Thermodynamique et humidité

« Si systématiquement après 200, 300 ou 400 ans, on retrouve de l’oxalate de calcium à la surface d’une peinture flamande, cela veut dire qu’il existe une thermodynamique poussant le système vers cet état particulier. Selon notre hypothèse, que nous souhaitons approfondir dans un prochain projet de recherche, au départ, il y aurait formation d’oxalates de potassium (K+) ou de sodium (Na+). Mais comme ces ions sont monovalents, ils sont moins stables, particulièrement vu le type de coordination biligand de l’anion oxalate (C₂O₄²⁻ ). Ils sont alors remplacés par des cations divalents, notamment du cuivre (Cu2+), puis par le calcium (Ca2+), lequel constitue l’étape finale », continue-t-il.

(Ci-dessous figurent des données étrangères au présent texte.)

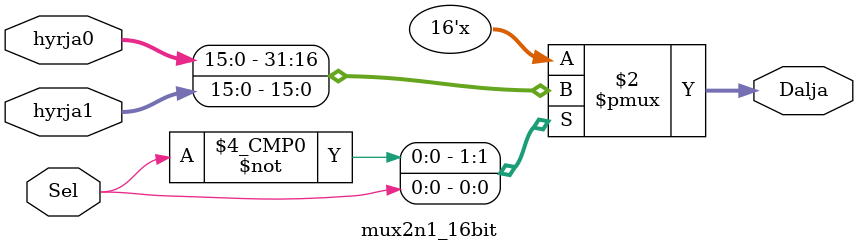
<source format=v>
`timescale 1ns / 1ps


module mux2n1_16bit(
    input [15:0] hyrja0,
    input [15:0] hyrja1,
    input Sel,
    output reg [15:0] Dalja
);

always @* begin
    case(Sel)
        1'b0: Dalja = hyrja0;
        1'b1: Dalja = hyrja1;
    endcase
end

endmodule

</source>
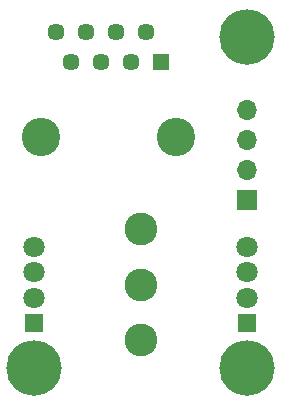
<source format=gbr>
%TF.GenerationSoftware,KiCad,Pcbnew,7.0.10*%
%TF.CreationDate,2025-01-30T23:30:39+01:00*%
%TF.ProjectId,Panel,50616e65-6c2e-46b6-9963-61645f706362,rev?*%
%TF.SameCoordinates,Original*%
%TF.FileFunction,Soldermask,Bot*%
%TF.FilePolarity,Negative*%
%FSLAX46Y46*%
G04 Gerber Fmt 4.6, Leading zero omitted, Abs format (unit mm)*
G04 Created by KiCad (PCBNEW 7.0.10) date 2025-01-30 23:30:39*
%MOMM*%
%LPD*%
G01*
G04 APERTURE LIST*
%ADD10R,1.500000X1.500000*%
%ADD11C,1.800000*%
%ADD12C,2.775000*%
%ADD13C,4.700000*%
%ADD14R,1.700000X1.700000*%
%ADD15O,1.700000X1.700000*%
%ADD16C,3.250000*%
%ADD17R,1.446000X1.446000*%
%ADD18C,1.446000*%
G04 APERTURE END LIST*
D10*
%TO.C,D3*%
X171000000Y-94238500D03*
D11*
X171000000Y-92079500D03*
X171000000Y-89920500D03*
X171000000Y-87761500D03*
%TD*%
D10*
%TO.C,D1*%
X153000000Y-94238500D03*
D11*
X153000000Y-92079500D03*
X153000000Y-89920500D03*
X153000000Y-87761500D03*
%TD*%
D12*
%TO.C,S1*%
X162000000Y-95700000D03*
X162000000Y-91000000D03*
X162000000Y-86300000D03*
%TD*%
D13*
%TO.C,H3*%
X171000000Y-98000000D03*
%TD*%
%TO.C,H1*%
X171000000Y-70000000D03*
%TD*%
%TO.C,H2*%
X153000000Y-98000000D03*
%TD*%
D14*
%TO.C,J2*%
X171000000Y-83800000D03*
D15*
X171000000Y-81260000D03*
X171000000Y-78720000D03*
X171000000Y-76180000D03*
%TD*%
D16*
%TO.C,J1*%
X165000000Y-78500000D03*
X153570000Y-78500000D03*
D17*
X163730000Y-72150000D03*
D18*
X162460000Y-69610000D03*
X161190000Y-72150000D03*
X159920000Y-69610000D03*
X158650000Y-72150000D03*
X157380000Y-69610000D03*
X156110000Y-72150000D03*
X154840000Y-69610000D03*
%TD*%
M02*

</source>
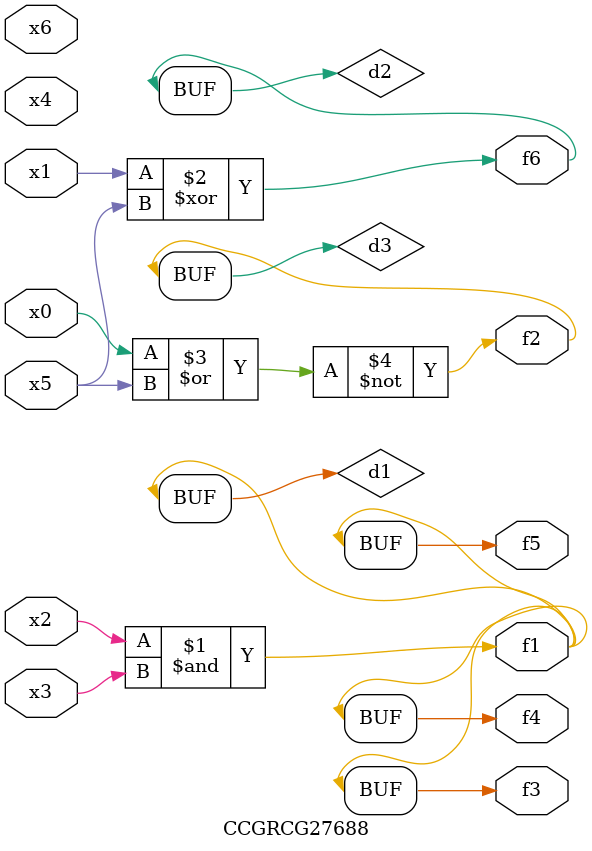
<source format=v>
module CCGRCG27688(
	input x0, x1, x2, x3, x4, x5, x6,
	output f1, f2, f3, f4, f5, f6
);

	wire d1, d2, d3;

	and (d1, x2, x3);
	xor (d2, x1, x5);
	nor (d3, x0, x5);
	assign f1 = d1;
	assign f2 = d3;
	assign f3 = d1;
	assign f4 = d1;
	assign f5 = d1;
	assign f6 = d2;
endmodule

</source>
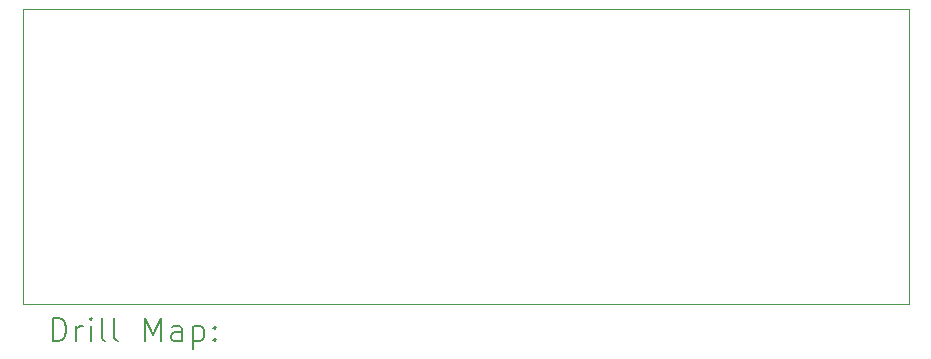
<source format=gbr>
%TF.GenerationSoftware,KiCad,Pcbnew,(6.0.8-1)-1*%
%TF.CreationDate,2023-06-07T12:03:46-04:00*%
%TF.ProjectId,Ecal2.5x2.5cm,4563616c-322e-4357-9832-2e35636d2e6b,rev?*%
%TF.SameCoordinates,Original*%
%TF.FileFunction,Drillmap*%
%TF.FilePolarity,Positive*%
%FSLAX45Y45*%
G04 Gerber Fmt 4.5, Leading zero omitted, Abs format (unit mm)*
G04 Created by KiCad (PCBNEW (6.0.8-1)-1) date 2023-06-07 12:03:46*
%MOMM*%
%LPD*%
G01*
G04 APERTURE LIST*
%ADD10C,0.100000*%
%ADD11C,0.200000*%
G04 APERTURE END LIST*
D10*
X7500000Y-5000000D02*
X15000000Y-5000000D01*
X15000000Y-5000000D02*
X15000000Y-7500000D01*
X15000000Y-7500000D02*
X7500000Y-7500000D01*
X7500000Y-7500000D02*
X7500000Y-5000000D01*
D11*
X7752619Y-7815476D02*
X7752619Y-7615476D01*
X7800238Y-7615476D01*
X7828809Y-7625000D01*
X7847857Y-7644048D01*
X7857381Y-7663095D01*
X7866905Y-7701190D01*
X7866905Y-7729762D01*
X7857381Y-7767857D01*
X7847857Y-7786905D01*
X7828809Y-7805952D01*
X7800238Y-7815476D01*
X7752619Y-7815476D01*
X7952619Y-7815476D02*
X7952619Y-7682143D01*
X7952619Y-7720238D02*
X7962143Y-7701190D01*
X7971667Y-7691667D01*
X7990714Y-7682143D01*
X8009762Y-7682143D01*
X8076428Y-7815476D02*
X8076428Y-7682143D01*
X8076428Y-7615476D02*
X8066905Y-7625000D01*
X8076428Y-7634524D01*
X8085952Y-7625000D01*
X8076428Y-7615476D01*
X8076428Y-7634524D01*
X8200238Y-7815476D02*
X8181190Y-7805952D01*
X8171667Y-7786905D01*
X8171667Y-7615476D01*
X8305000Y-7815476D02*
X8285952Y-7805952D01*
X8276428Y-7786905D01*
X8276428Y-7615476D01*
X8533571Y-7815476D02*
X8533571Y-7615476D01*
X8600238Y-7758333D01*
X8666905Y-7615476D01*
X8666905Y-7815476D01*
X8847857Y-7815476D02*
X8847857Y-7710714D01*
X8838333Y-7691667D01*
X8819286Y-7682143D01*
X8781190Y-7682143D01*
X8762143Y-7691667D01*
X8847857Y-7805952D02*
X8828810Y-7815476D01*
X8781190Y-7815476D01*
X8762143Y-7805952D01*
X8752619Y-7786905D01*
X8752619Y-7767857D01*
X8762143Y-7748809D01*
X8781190Y-7739286D01*
X8828810Y-7739286D01*
X8847857Y-7729762D01*
X8943095Y-7682143D02*
X8943095Y-7882143D01*
X8943095Y-7691667D02*
X8962143Y-7682143D01*
X9000238Y-7682143D01*
X9019286Y-7691667D01*
X9028810Y-7701190D01*
X9038333Y-7720238D01*
X9038333Y-7777381D01*
X9028810Y-7796428D01*
X9019286Y-7805952D01*
X9000238Y-7815476D01*
X8962143Y-7815476D01*
X8943095Y-7805952D01*
X9124048Y-7796428D02*
X9133571Y-7805952D01*
X9124048Y-7815476D01*
X9114524Y-7805952D01*
X9124048Y-7796428D01*
X9124048Y-7815476D01*
X9124048Y-7691667D02*
X9133571Y-7701190D01*
X9124048Y-7710714D01*
X9114524Y-7701190D01*
X9124048Y-7691667D01*
X9124048Y-7710714D01*
M02*

</source>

Pourquoi ces complexes oxalates se défont-ils à un moment donné pour capter un autre cation ? « Deux facteurs entreraient en jeu : une stabilité thermodynamique (c’est-à-dire que le complexe oxalate est alors à son niveau d’énergie le plus bas, NDLR) et une variation du taux d’humidité. Cela reste encore à prouver, toutefois, au cours du projet MetOx, lors d’une expérience de laboratoire, nous avons pu montrer qu’en l’absence d’humidité, il n’y avait pas de formation rapide d’oxalates. Au contraire, des taux d’humidité très élevés la favorisent. »

Ni trop ni trop peu

Faudrait-il dès lors conseiller aux musées de descendre le taux d’humidité le plus bas possible dans les pièces contenant des peintures flamandes du 15 au 17e siècle ? Pas si vite ! Un taux d’humidité trop bas entraînerait des tensions dans les supports bois et textiles. « Si le dessèchement est trop important, les supports vont se tendre et craquer. Ce qu’il faut éviter à tout prix pour conserver les peintures, ce sont des fluctuations trop importantes du taux d’humidité», ajoute le spécialiste.

En parallèle, de plus en plus de restaurations de peinture sont réalisées à base d’eau. « L’eau, ce n’est peut-être pas la meilleure chose à appliquer sur une peinture à l’huile. Mais tant que nous n’avons pas davantage de résultats de recherches, nous ne conseillons pas aux restaurateurs de changer de méthode », conclut Dr Francisco Mederos-Henry.